The evidence specific to Chinese SMI populations is even scarcer. While digital health is rapidly expanding in China, most mHealth studies for chronic disease management have excluded or underrepresented individuals with SMI, overlooking the unique cognitive, motivational, and socioeconomic barriers this group faces [21,22]. The bidirectional mental health impacts of digital weight management also remain unclear and potentially complex. While some studies report ancillary benefits such as reduced depressive symptoms following mHealth interventions (β=.31, P=.02) [23], others warn of potential harms, including exacerbated body image concerns or anxiety related to constant self-monitoring [20]. These mixed findings underscore the need for careful implementation and evaluation.

To address these challenges, we designed an mHealth-assisted intervention specifically targeting antipsychotic-induced obesity in a Chinese SMI population and evaluated it using a stepped-wedge cluster randomized trial (SW-CRT) to balance rigor with pragmatic implementation.

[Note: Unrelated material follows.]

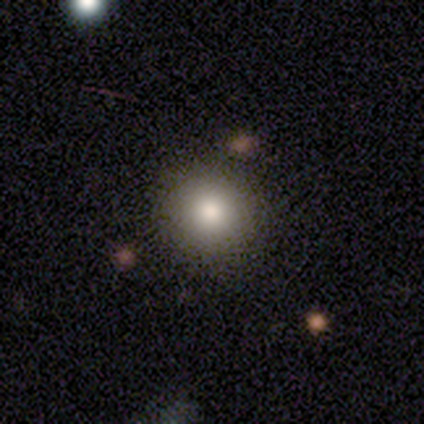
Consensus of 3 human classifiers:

The SWIM intervention is grounded in social cognitive theory (SCT) and self-regulation principles, which suggest that behavior change arises from dynamic interactions between personal, behavioral, and environmental factors [21,22,24]. Specifically, the intervention targets core SCT constructs, self-monitoring, self-efficacy, and observational learning, using digital tools like food diaries and biometric tracking to provide necessary feedback for behavioral adjustment [25,26]. Clinical adaptations address the specific cognitive and behavioral barriers faced by individuals with schizophrenia and bipolar disorder [27]. The theoretical pathway from digital inputs to clinical impact is illustrated in Figure 1. The framework delineates the pathway from technical inputs (smart scales and mobile apps) to clinical impact. Specifically, it highlights how core activities, such as educational sessions and biometric tracking, generate measurable outputs, including weigh-in frequency, dietary logging completion, and app engagement, which serve as the behavioral foundation for improving health knowledge and fostering self-efficacy. These intermediate changes are hypothesized to drive the primary outcome of weight loss and the long-term impact on overall health. To examine the mechanism of action, this trial will measure self-monitoring frequency and self-efficacy as key process variables. We hypothesize that improvements in these constructs will mediate the intervention’s effect on weight loss.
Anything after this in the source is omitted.